━━ Raw data ━━
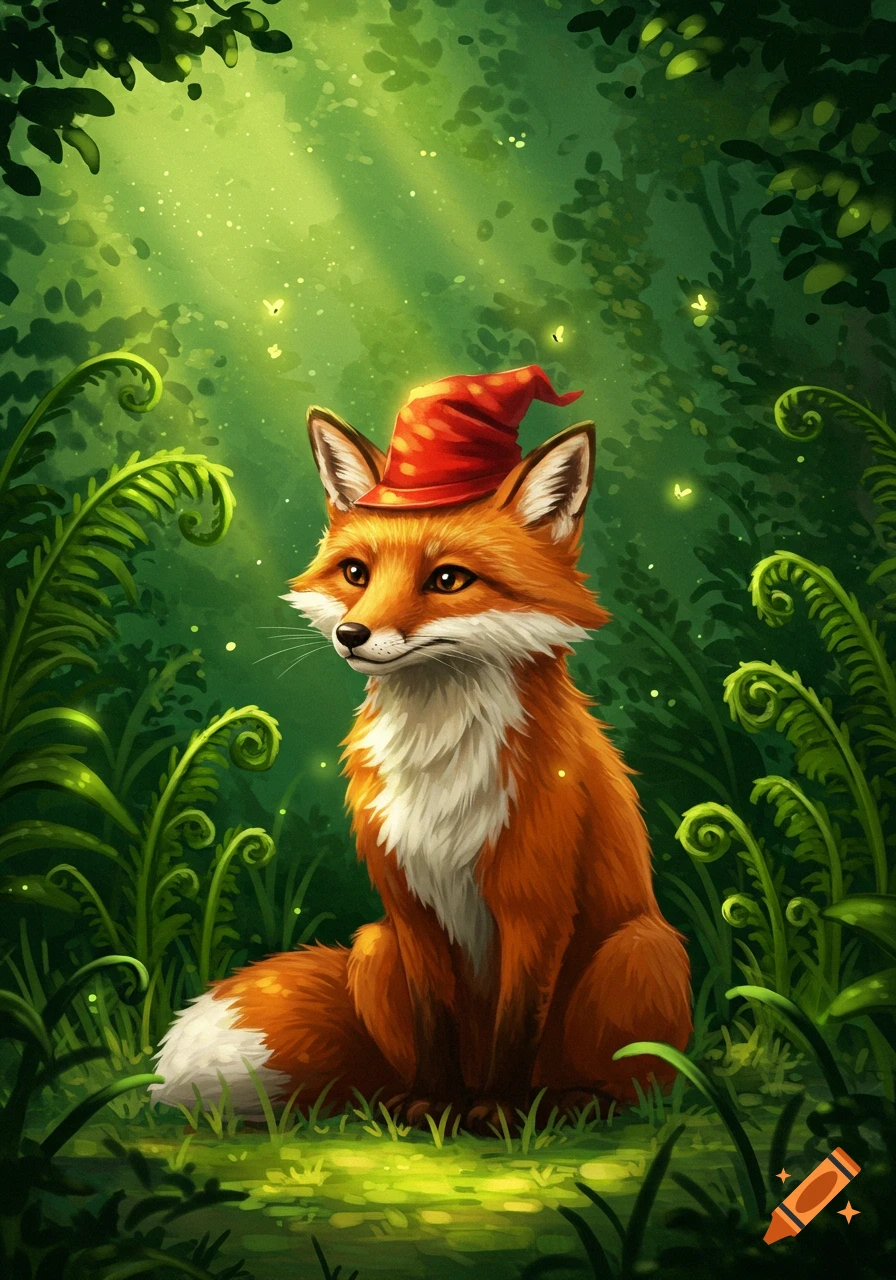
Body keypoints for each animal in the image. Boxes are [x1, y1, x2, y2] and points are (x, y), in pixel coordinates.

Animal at [151, 375, 692, 1130]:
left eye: (448, 580)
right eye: (355, 573)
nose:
━━━
Exercise goal:
Give back each line above verbatim, dropping every picture.

Answer to this problem:
Body keypoints for each animal in the image. Boxes are [x1, y1, x2, y2] and points are (x, y), in pixel coordinates.

Animal at [151, 375, 692, 1130]:
left eye: (448, 580)
right eye: (355, 573)
nose:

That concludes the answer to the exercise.